We find a similar call narrative in Luke’s telling of the call of Peter. Jesus was teaching in Peter’s boat, he then directs Peter to have this miraculous catch of fish, and what does Peter say, “Go away from me, Lord, for I am a sinful man!” There are obviously some differences in these call narratives. Isaiah was in the temple of God, seeing God’s very presence, in all his glory and majesty. Peter was in a boat with a bunch of fish. Isaiah saw God and was afraid for his life, knowing he was a sinful man. Peter was in the presence of a man whom he believed to be a mighty prophet of God, and Peter, like Isaiah, was struck by his own unworthy sinfulness.

Notice the similarities in the reactions of God to Isaiah and of Jesus to Peter. In both cases, these sinful men were asked to go and do service for God’s kingdom. Isaiah was asked to preach God’s word. Peter was asked to fish for people.

Whom did God chose to be his voice, his hand and feet here on earth, perfect human beings? No. God chose sinful human being, people like you and me to be his prophet, to be his disciple and apostle. Further, God not only chose sinful people, but he then helped them move beyond their sinfulness into something more, into his life of love.

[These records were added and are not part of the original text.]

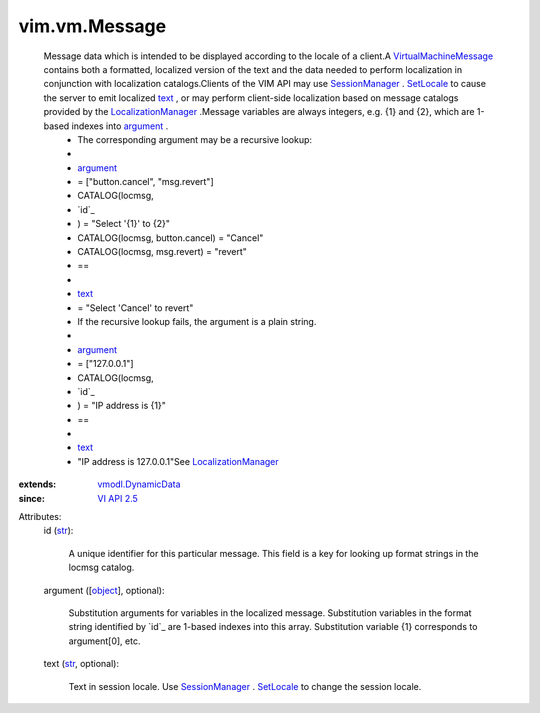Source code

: .. _str: https://docs.python.org/2/library/stdtypes.html

.. _text: ../../vim/vm/Message.rst#text

.. _object: https://docs.python.org/2/library/stdtypes.html

.. _argument: ../../vim/vm/Message.rst#argument

.. _SetLocale: ../../vim/SessionManager.rst#setLocale

.. _VI API 2.5: ../../vim/version.rst#vimversionversion2

.. _SessionManager: ../../vim/SessionManager.rst

.. _vmodl.DynamicData: ../../vmodl/DynamicData.rst

.. _LocalizationManager: ../../vim/LocalizationManager.rst

.. _VirtualMachineMessage: ../../vim/vm/Message.rst


vim.vm.Message
==============
  Message data which is intended to be displayed according to the locale of a client.A `VirtualMachineMessage`_ contains both a formatted, localized version of the text and the data needed to perform localization in conjunction with localization catalogs.Clients of the VIM API may use `SessionManager`_ . `SetLocale`_ to cause the server to emit localized `text`_ , or may perform client-side localization based on message catalogs provided by the `LocalizationManager`_ .Message variables are always integers, e.g. {1} and {2}, which are 1-based indexes into `argument`_ .
   * The corresponding argument may be a recursive lookup:
   * 
   * `argument`_
   * = ["button.cancel", "msg.revert"]
   * CATALOG(locmsg,
   * `id`_
   * ) = "Select '{1}' to {2}"
   * CATALOG(locmsg, button.cancel) = "Cancel"
   * CATALOG(locmsg, msg.revert) = "revert"
   * ==
   * 
   * `text`_
   * = "Select 'Cancel' to revert"
   * If the recursive lookup fails, the argument is a plain string.
   * 
   * `argument`_
   * = ["127.0.0.1"]
   * CATALOG(locmsg,
   * `id`_
   * ) = "IP address is {1}"
   * ==
   * 
   * `text`_
   * "IP address is 127.0.0.1"See `LocalizationManager`_ 
:extends: vmodl.DynamicData_
:since: `VI API 2.5`_

Attributes:
    id (`str`_):

       A unique identifier for this particular message. This field is a key for looking up format strings in the locmsg catalog.
    argument ([`object`_], optional):

       Substitution arguments for variables in the localized message. Substitution variables in the format string identified by `id`_ are 1-based indexes into this array. Substitution variable {1} corresponds to argument[0], etc.
    text (`str`_, optional):

       Text in session locale. Use `SessionManager`_ . `SetLocale`_ to change the session locale.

In these two call narratives of Isaiah and Peter, we can see once again the great love has for us.

Wednesday, January 27, 2010

Good News, Really?

In the first chapter of Acts, we see Jesus, resurrected and with his disciples.  He then ascends to heaven, the disciples spend time in prayer, and they gather together (about 120 of them) to chose a suitable replacement for Judas as one of the 12 apostles/overseers.  Needing to be one who was with Jesus from the time of his baptism, they pick two folks, cast lots, and Matthias is chosen to take Judas' place as one of the twelve.

Notice who the twelve apostles/overseers were.  Eleven of them abandoned Jesus, and one denied him.  Jesus still loved and chose them to lead his church and spread the good news of God's kingdom.

We don't have to be perfect.  We're never going to be.  All too often, I hear people say "I'm not perfect, and I never will be," almost as though they're trying to excuse themselves, saying to God, don't judge me for not being perfect...only you are perfect."  There seems fear in what is said, as if we're hoping to avoid hell.  We know that because we're not perfect, we're destined for hell, but because we believe in Jesus, we get to escape the fires of hell despite our imperfection.

What a bunch of hooey.

God loves us.  Jesus loves us.  I don't know that we're loved despite our imperfections so much as we are loved with our imperfections.  We're loved.  Of course we're imperfect, but who cares?  God loves us.